Per quanto riguarda la realizzazione, gli effetti speciali sono validissimi e molto realistici: ho detto che in quanto a torture Hostel risulta stranamente blando, ma la verità è che mi è impossibile guardare quella inflitta a Kana senza che mi scenda una lacrima, forse perché la poveretta urla in giapponese e la cosa mi strazia in maniera indicibile o forse perché il suo destino è particolarmente crudele. Stranamente, sono molto validi anche gli attori, soprattutto il già citato Jay Hernandez, ed è gradevole anche il gioco citazionista in cui indulge Eli Roth, inserendosi nel filone Tarantiniano quasi "con grazia", senza esagerare: abbiamo l'apparizione speciale di Takashi Miike, uno schermo che proietta Pulp Fiction in slovacco e un omaggio a chi è stato tanto malato da produrre una versione porno di Cabin Fever, inoltre gli italiani riconosceranno tranquillamente una cover ceca di Stella Stai di Umberto Tozzi tra i vari pezzi della colonna sonora (per la cronaca, Treti Galaxie di Michal David). E se quest'ultimo dettaglio non vi fa venire voglia di vedere l'ottimo Hostel, non so cos'altro potrebbe farlo!!
Del regista Eli Roth, che compare all’inizio a sballarsi nel coffee shop, ho già parlato qui mentre Takashi Miike, che interpreta il cliente giapponese della fabbrica delle torture, lo trovate qua.
Jay Hernandez (vero nome Javier Manuel Hernandez Jr.) interpreta Paxton. Americano, ha partecipato a film come World Trade Center, Grindhouse(fake trailer di ThanksGiving), Hostel: part II e Quarantena. Ha 34 anni e un film in uscita.
Derek Richardson interpreta Josh. Americano, ha partecipato a film come Scemo & più scemo – Iniziò così…, Hostel: Part II e alle serie Dr. House e American Horror Story. Ha 37 anni.

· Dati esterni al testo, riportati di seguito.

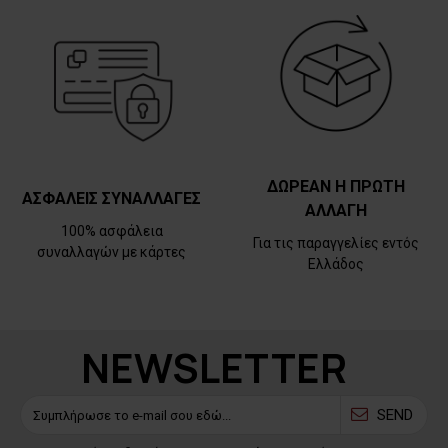
ΔΩΡΕΑΝ Η ΠΡΩΤΗ
ΑΣΦΑΛΕΙΣ ΣΥΝΑΛΛΑΓΕΣ
ΑΛΛΑΓΗ
100% ασφάλεια
Για τις παραγγελίες εντός
συναλλαγών με κάρτες
Ελλάδος
NEWSLETTER
SEND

Nel DVD c’è un finale alternativo, eliminato perché giudicato troppo cupo, in cui Paxton rapisce la figlioletta dell’uomo d’affari olandese (che mostrava in effetti la sua foto in treno ad Oli e agli altri) e le copre la bocca per impedirle di urlare. Nel trailer, inoltre, viene detto che Hostel è stato ispirato da eventi realmente accaduti: in verità, pare che Eli avesse trovato un sito Tailandese dove si faceva pubblicità a delle cosiddette “murder vacation” che offrivano agli utenti la possibilità di torturare e uccidere delle persone pagando 10.000 dollari. Il regista non ha mai capito se il sito fosse vero o no, ma la cosa gli aveva dato l’idea per un documentario su queste “murder vacation”… quando però ha capito che mettersi in contatto con i coinvolti era pressoché impossibile e che lui stesso avrebbe rischiato una fine poco simpatica, ecco che il documentario è diventato l’opera di finzione che tutti conosciamo. Hostel ha generato due seguiti, il pregevole Hostel: Part II, sempre diretto da Eli Roth, e Hostel III, uscito straight to video e diretto da Scott Spiegel. Non l’ho ancora visto ma chi lo ha fatto lo sconsiglia, quindi se Hostel vi fosse piaciuto cercate invece Saw, Borderland - Linea di confine, Wolf Creek e La casa del diavolo. ENJOY!!